### Source text
The well-known diuretic amiloide displays antitumor and antimetastatic side-activities, which have been attributed to dual-inhibition of the urokinase plasminogen activator (uPA) and the human sodium hydrogen exchanger isoform 1 (hNHE1).
uPA plays a critical role in tumour cell invasion and migration and is a promising anti-metastasis drug target. 6-Substituted analogues of 5-N,N-(hexamethylene)amiloride (HMA) are potent uPA inhibitors that show anti-metastatic effects in vivo, while lacking the diuretic and anti-kaliuretic properties of amiloride. However, the compounds as a class display pronounced selectivity for human over mouse uPA, thus confounding interpretation of data from human xenografted mouse models of cancer. To understand the molecular basis of this selectivity molecular dynamics simulations and alchemical free energy perturbation calculations were performed using human and mouse uPA in complex with amiloride, HMA and 6-substituted analogues. The results were compared to the experimental enzyme inhibitory potencies.
At the outset of this study, the absence of a complete structure of hNHE1, prompted creation of an in silico model that could be used to design more potent amiloride based inhibitors. In this work, a homology model of hNHE1 was built, whose topology was very consistent with a recently solved first full structure of hNHE1.

### Problem set
(a) Reproduce the amiloride passage word for word, starting at the words "uPA plays a" and stopping after "enzyme inhibitory potencies.".
(b) List every abbreviation defined in the amiloride passage, each with the full name it stands for.

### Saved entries

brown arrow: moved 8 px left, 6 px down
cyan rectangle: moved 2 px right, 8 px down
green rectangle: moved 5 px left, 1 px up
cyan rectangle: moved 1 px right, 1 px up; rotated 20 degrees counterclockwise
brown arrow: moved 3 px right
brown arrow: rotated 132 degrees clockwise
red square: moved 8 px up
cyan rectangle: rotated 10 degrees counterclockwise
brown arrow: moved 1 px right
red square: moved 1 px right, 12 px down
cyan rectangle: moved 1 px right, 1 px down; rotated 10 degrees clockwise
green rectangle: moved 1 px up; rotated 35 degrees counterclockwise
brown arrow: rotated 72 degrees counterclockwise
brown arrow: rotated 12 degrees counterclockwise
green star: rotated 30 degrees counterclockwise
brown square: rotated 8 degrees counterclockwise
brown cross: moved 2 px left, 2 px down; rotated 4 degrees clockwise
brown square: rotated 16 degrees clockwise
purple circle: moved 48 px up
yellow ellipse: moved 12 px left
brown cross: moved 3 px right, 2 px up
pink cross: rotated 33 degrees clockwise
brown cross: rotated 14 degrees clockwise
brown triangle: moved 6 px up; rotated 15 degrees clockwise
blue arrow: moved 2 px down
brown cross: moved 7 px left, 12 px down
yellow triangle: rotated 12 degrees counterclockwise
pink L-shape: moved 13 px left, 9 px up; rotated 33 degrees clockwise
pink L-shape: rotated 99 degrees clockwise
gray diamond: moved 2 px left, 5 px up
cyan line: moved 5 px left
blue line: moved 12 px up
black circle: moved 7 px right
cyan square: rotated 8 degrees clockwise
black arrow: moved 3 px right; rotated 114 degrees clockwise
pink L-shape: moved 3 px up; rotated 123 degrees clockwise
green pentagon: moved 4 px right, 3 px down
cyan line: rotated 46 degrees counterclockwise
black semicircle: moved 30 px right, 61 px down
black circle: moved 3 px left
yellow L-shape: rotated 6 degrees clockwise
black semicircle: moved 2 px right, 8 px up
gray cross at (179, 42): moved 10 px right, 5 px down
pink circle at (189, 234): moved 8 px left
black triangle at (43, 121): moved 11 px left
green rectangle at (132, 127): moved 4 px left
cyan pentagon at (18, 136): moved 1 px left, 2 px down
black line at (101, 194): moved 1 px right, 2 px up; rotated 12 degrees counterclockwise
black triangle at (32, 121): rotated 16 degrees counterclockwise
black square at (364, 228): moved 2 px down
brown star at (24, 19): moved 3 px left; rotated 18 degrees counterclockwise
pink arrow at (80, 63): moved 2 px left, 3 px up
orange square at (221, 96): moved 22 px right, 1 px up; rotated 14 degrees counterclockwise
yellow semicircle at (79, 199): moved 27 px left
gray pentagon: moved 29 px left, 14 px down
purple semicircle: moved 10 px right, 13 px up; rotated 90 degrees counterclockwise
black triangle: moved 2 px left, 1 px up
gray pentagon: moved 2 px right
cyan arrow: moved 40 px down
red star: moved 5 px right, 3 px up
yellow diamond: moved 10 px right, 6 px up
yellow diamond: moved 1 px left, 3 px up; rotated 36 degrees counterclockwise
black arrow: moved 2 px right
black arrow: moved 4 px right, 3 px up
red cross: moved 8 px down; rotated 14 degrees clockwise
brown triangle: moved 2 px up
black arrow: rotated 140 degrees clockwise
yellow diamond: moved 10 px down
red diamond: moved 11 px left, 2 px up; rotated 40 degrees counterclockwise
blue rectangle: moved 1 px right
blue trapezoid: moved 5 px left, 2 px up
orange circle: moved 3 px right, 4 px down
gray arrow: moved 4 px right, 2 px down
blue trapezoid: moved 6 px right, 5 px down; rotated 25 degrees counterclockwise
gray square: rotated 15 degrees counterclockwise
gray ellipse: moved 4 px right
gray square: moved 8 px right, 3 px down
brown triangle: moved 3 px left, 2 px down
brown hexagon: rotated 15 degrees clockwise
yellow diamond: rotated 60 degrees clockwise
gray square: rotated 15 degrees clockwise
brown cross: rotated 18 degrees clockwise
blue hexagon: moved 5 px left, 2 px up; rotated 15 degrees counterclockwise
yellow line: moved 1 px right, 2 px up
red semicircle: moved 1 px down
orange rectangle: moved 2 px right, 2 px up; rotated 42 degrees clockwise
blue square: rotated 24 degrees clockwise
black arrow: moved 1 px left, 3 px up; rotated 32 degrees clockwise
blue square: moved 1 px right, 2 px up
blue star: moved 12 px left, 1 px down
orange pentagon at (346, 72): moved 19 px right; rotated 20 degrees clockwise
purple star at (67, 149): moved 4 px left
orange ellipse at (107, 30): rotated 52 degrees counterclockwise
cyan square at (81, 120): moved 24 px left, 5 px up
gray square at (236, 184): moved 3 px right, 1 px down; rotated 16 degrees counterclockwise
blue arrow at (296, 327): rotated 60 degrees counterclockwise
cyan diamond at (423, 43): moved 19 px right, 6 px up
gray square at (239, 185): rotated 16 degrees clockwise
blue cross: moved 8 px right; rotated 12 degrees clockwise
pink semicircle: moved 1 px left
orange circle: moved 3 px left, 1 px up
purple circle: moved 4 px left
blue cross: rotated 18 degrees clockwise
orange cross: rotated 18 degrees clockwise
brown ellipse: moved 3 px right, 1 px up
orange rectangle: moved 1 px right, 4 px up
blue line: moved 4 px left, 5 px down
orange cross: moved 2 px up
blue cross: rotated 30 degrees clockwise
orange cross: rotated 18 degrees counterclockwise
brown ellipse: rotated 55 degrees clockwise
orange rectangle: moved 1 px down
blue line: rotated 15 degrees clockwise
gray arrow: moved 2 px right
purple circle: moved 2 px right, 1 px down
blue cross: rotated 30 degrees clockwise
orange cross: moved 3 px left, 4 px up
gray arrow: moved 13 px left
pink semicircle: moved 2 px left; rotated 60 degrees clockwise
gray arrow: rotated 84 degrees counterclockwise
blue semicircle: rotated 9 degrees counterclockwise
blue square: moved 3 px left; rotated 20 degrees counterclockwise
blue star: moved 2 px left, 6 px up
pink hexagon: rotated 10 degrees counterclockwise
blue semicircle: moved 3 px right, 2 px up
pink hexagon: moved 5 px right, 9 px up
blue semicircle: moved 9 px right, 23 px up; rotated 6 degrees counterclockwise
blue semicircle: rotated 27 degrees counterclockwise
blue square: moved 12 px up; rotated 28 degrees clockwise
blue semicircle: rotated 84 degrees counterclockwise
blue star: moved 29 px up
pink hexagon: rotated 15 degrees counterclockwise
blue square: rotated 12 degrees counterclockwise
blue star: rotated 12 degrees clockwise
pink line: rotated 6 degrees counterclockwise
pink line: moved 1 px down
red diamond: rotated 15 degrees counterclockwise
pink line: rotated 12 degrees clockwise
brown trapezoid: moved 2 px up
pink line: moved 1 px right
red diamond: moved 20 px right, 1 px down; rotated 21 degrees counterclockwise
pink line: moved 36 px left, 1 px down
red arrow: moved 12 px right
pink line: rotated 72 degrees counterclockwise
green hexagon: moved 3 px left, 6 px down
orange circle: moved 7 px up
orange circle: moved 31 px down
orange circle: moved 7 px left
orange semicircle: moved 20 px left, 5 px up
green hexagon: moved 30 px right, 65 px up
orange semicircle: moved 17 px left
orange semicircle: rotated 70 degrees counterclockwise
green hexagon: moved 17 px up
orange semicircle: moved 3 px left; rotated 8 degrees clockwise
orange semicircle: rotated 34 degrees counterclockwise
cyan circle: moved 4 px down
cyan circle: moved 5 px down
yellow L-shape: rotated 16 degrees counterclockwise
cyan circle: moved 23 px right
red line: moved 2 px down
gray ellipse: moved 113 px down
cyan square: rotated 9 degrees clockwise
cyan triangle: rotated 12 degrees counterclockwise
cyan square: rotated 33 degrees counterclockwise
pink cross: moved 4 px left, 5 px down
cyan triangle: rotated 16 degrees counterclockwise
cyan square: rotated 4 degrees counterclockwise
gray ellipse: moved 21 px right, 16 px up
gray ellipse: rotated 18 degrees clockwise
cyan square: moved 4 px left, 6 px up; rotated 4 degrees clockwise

### Answers to the exercises
(a)
uPA plays a critical role in tumour cell invasion and migration and is a promising anti-metastasis drug target. 6-Substituted analogues of 5-N,N-(hexamethylene)amiloride (HMA) are potent uPA inhibitors that show anti-metastatic effects in vivo, while lacking the diuretic and anti-kaliuretic properties of amiloride. However, the compounds as a class display pronounced selectivity for human over mouse uPA, thus confounding interpretation of data from human xenografted mouse models of cancer. To understand the molecular basis of this selectivity molecular dynamics simulations and alchemical free energy perturbation calculations were performed using human and mouse uPA in complex with amiloride, HMA and 6-substituted analogues. The results were compared to the experimental enzyme inhibitory potencies.

(b)
uPA: urokinase plasminogen activator
hNHE1: human sodium hydrogen exchanger isoform 1
HMA: 5-N,N-(hexamethylene)amiloride